El forastero asintió con su cabeza encapuchada y todavía húmeda. Horace se marchó a la cocina, donde pareció seguir mirándolo con desconfianza mientras el extraño proseguía con su historia.

—Aunque la lengua viperina de lord Ferris aquella mañana se había visto achantada en presencia del rey, los nobles y los niños, sus manos estaban prestas a entrar en acción aquella noche, cuando se dirigía sigilosamente a la habitación de sir Paramore.

Pero otro ser de la noche, el fantasma del pobre Jeremy, se interpuso en los planes siniestros de Ferris. Al advertir que el mal entraba en acción, el fantasma de Jeremy se dirigió a montar una espectral guardia en las escaleras que llevaban al cuarto de Paramore.

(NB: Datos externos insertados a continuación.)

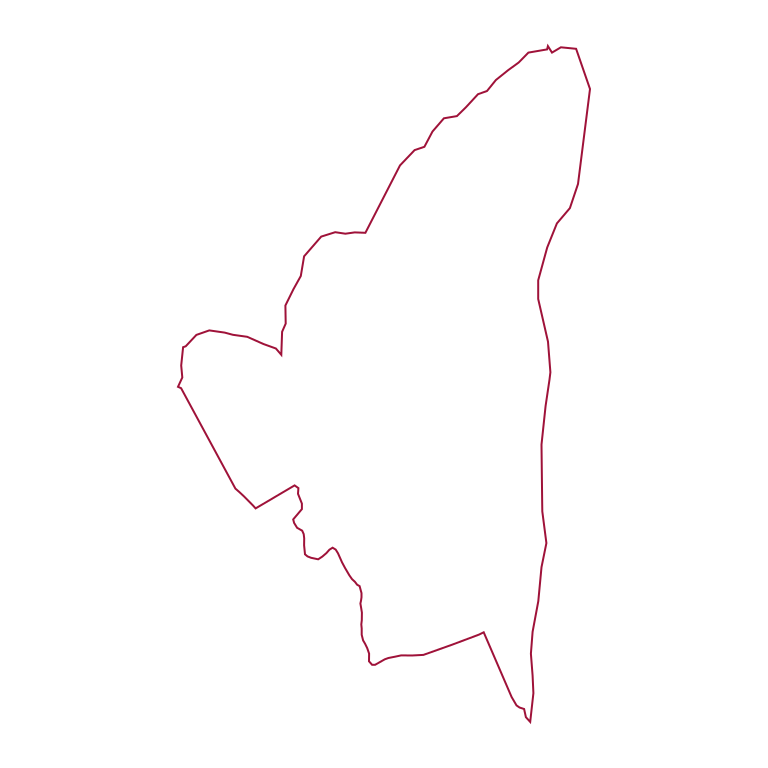 outline of Ajaokuta, Kogi, Nigeria
{"feature_id": "59680162B23949108035203", "entity_name": "Ajaokuta", "entity_type": "district", "adm_level": 2, "iso_a3": "NGA", "parent_name": "Nigeria", "parent_adm1": "Kogi", "projection": "equal_earth", "projection_center": [6.529, 7.503], "detail": "fine", "context": "isolated", "style": "outline", "palette": "rose", "viewbox_px": 768, "rotation_deg": 0, "n_neighbors": 0, "source": "geoboundaries", "source_scale": "gbopen_adm2", "svg_char_len": 1723}
<svg xmlns="http://www.w3.org/2000/svg" viewBox="0 0 768 768"><path d="M178.0,386.8L181.1,388.2L235.4,488.6L239.4,492.1L243.9,496.3L253.1,505.6L255.6,508.4L294.6,485.4L298.4,488.1L298.0,493.8L301.9,503.6L301.9,509.1L293.2,519.4L294.1,522.9L297.1,527.8L302.2,530.7L303.7,534.1L304.2,538.3L304.1,545.3L305.0,554.3L307.5,556.4L311.1,557.8L318.2,559.3L322.3,556.6L326.4,553.1L329.4,549.7L332.6,547.7L335.7,549.6L338.0,553.3L340.5,558.9L342.0,562.3L345.0,567.9L349.4,575.4L352.0,579.1L355.0,581.9L357.1,584.7L359.6,586.1L361.5,593.1L361.5,597.3L361.0,600.7L360.4,603.5L361.2,608.2L361.9,612.6L361.8,620.2L361.3,624.4L361.7,628.5L361.7,634.8L363.1,640.4L365.1,643.8L367.2,648.1L369.1,653.6L369.0,661.3L372.1,664.8L375.1,664.8L384.8,659.3L388.4,658.0L395.0,656.7L401.1,655.4L403.8,655.4L411.8,655.5L423.4,654.9L452.1,644.7L479.0,634.6L483.7,632.3L490.4,647.8L511.6,697.0L516.5,705.4L519.5,707.5L524.1,709.0L525.9,717.2L530.2,721.9L533.4,693.2L532.6,675.7L530.9,653.7L532.6,631.8L538.3,601.2L541.5,567.2L546.4,543.1L542.3,511.4L542.2,504.5L541.5,444.6L545.6,405.9L549.5,379.6L550.4,372.3L548.0,341.7L538.2,299.0L538.2,280.3L547.2,247.5L556.9,223.4L569.9,208.1L578.0,184.0L590.0,89.0L576.1,48.8L560.9,47.3L552.0,52.6L547.9,46.1L547.1,49.4L528.4,52.6L518.7,62.5L508.1,70.2L495.9,80.0L487.0,91.0L478.0,94.2L465.8,107.4L456.9,116.1L443.9,118.3L432.5,131.5L424.4,146.8L414.6,150.1L400.0,165.4L365.4,232.8L354.7,232.4L345.4,233.7L335.2,232.2L321.2,236.6L304.1,256.3L300.8,276.0L293.5,289.1L285.4,305.5L285.7,323.6L282.1,331.8L281.3,354.8L275.9,348.5L263.4,344.0L247.2,336.8L232.9,334.8L224.7,332.6L209.3,330.4L196.4,334.9L185.7,346.3L183.1,347.2L181.2,365.5L182.3,377.5L178.0,386.8Z" fill="none" stroke="#9f1239" stroke-width="2"/></svg>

Cuando vio que lord Ferris llegaba en silencio al pie de la escalera, Jeremy voló a advertir a su antigua amiga del alma, la pequeña Petra, que en aquel momento estaba durmiendo en su cama...

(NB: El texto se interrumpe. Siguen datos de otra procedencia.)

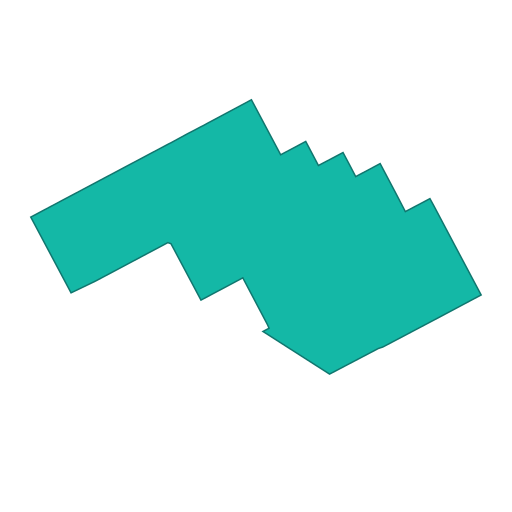 Quay, New Mexico, United States of America, rotated 242°
{"feature_id": "52423323B94362729193346", "entity_name": "Quay", "entity_type": "district", "adm_level": 2, "iso_a3": "USA", "parent_name": "United States of America", "parent_adm1": "New Mexico", "projection": "natural_earth1", "projection_center": [-103.459, 35.172], "detail": "fine", "context": "isolated", "style": "filled", "palette": "teal", "viewbox_px": 512, "rotation_deg": 242, "n_neighbors": 0, "source": "geoboundaries", "source_scale": "gbopen_adm2", "svg_char_len": 709}
<svg xmlns="http://www.w3.org/2000/svg" viewBox="0 0 512 512"><g transform="rotate(242 256 256)"><path d="M162.4,436.5L216.7,436.6L225.0,436.5L225.1,408.7L243.3,408.9L279.3,409.0L279.3,381.3L292.9,381.4L306.5,381.4L306.6,353.6L333.8,353.7L333.8,325.3L396.1,325.3L396.0,275.8L395.9,270.9L396.0,267.6L396.0,265.3L396.0,264.7L396.0,260.0L396.1,253.9L396.1,252.8L396.1,252.6L396.1,252.4L396.0,243.3L395.9,233.9L396.0,231.1L396.1,112.6L396.1,75.4L310.3,75.4L309.2,103.0L309.2,153.3L309.2,184.4L306.8,186.7L242.9,186.7L242.9,234.1L189.9,233.9L186.1,233.6L186.1,226.7L117.2,265.5L117.1,284.2L116.9,320.6L116.1,325.2L115.9,381.0L115.9,436.5L162.4,436.5Z" fill="#14b8a6" stroke="#0f766e" stroke-width="1.5"/></g></svg>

Petra era una niña de cabellos castaños, la líder natural del grupo de pequeños miembros de la nobleza. Jeremy la encontró dormida en una de las habitaciones del castillo, pues el rey Caen había invitado a los niños y sus padres a pasar la noche allí. El pobre Jeremy contempló con sus tristes ojos de espectro el cuerpo dormido de Petra, los mismos ojos tristes que poco tiempo atrás contemplaran su propio cuerpo decapitado y sin vida.

—Despierta, Petra, despierta... Sir Paramore, nuestro salvador, se encuentra en un apuro muy serio —susurró el pequeño fantasma.

Y Petra despertó. Al ver a su amigo desaparecido, el corazón le dio un vuelco. A diferencia de los fantasmas de mayor envergadura, cuyo cuerpo solía aparecerse en una envoltura diáfana al tiempo que imprecisa, el pobre Jeremy no tenía cuerpo alguno. Jeremy ahora no era más que una cabeza solitaria que flotaba al pie de la cama de la niña, una cabeza de cuyo cuello seguían manando gotas de la roja vida que antaño fluyera a borbotones. Tan grotesco y horrísono era el efecto que Petra, niña de carácter animoso, fue incapaz de dedicar una palabra de saludo a su compañero muerto.